Your market is likely to be very different; Miami is a major international destination and has been seeing large sums of capital flowing in from Canada, Colombia, Venezuela, Brazil, Russia, France, the UK, & Germany. Given the more than 50% depreciation in the dollar we have seen over the last 10 years versus the rising strength of the currencies that are flowing in, the average American family’s purchasing power simply does not support a competitive position versus the position Foreign Direct Investors are in.
Shouldn’t Realtor Mag elaborate on the potential errors in this instead of just “forwarding” what I believe to be bad information?

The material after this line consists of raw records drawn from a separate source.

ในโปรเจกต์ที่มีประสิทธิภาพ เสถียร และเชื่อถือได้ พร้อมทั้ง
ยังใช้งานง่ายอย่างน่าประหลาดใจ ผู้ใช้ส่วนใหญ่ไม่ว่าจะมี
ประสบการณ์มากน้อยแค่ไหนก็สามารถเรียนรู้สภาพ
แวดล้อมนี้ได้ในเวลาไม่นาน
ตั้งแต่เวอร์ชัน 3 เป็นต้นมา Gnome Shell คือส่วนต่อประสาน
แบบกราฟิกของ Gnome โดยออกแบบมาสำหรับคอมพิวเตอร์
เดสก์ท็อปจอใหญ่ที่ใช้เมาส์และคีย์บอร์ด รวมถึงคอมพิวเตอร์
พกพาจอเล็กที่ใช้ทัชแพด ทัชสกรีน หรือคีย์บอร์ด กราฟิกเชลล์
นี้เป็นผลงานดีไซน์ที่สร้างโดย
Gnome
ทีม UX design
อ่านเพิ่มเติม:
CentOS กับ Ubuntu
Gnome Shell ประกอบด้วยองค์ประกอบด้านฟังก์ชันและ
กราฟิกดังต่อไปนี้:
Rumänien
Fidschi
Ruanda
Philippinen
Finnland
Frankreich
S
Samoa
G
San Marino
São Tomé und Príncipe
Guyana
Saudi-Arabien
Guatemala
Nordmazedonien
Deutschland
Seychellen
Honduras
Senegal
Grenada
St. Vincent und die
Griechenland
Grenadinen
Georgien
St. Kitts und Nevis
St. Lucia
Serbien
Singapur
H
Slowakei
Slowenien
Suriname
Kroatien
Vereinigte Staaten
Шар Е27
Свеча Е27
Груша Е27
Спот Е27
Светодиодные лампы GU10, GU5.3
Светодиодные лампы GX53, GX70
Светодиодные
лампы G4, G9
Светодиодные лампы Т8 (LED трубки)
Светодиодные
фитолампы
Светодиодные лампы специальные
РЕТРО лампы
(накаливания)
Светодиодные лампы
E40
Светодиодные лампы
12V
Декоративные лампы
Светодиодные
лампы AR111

For example, the very first sentence conflicts with the first sentence of the third paragraph. Which is correct “Foreclosures have been falling in recent months” or is “”Not only are current REO inventory levels elevated ..”?
How does 1.7 million borrowers being delinquent compare to this time last year? That would be more telling of trends to me. Is this 1.7 million properties or if a buyer had a first, a second, and a HELOC, is the data reported as “3 borrowers”?
If we are talking about “shadow inventory” – why not balance it with “shadow buyer’s”? Look at how many people lost their homes to short sale or foreclosure that are already past the time frame to “re-qualify” as buyers again!
I know bad news sells better than good news but I say “Bah Humbug”!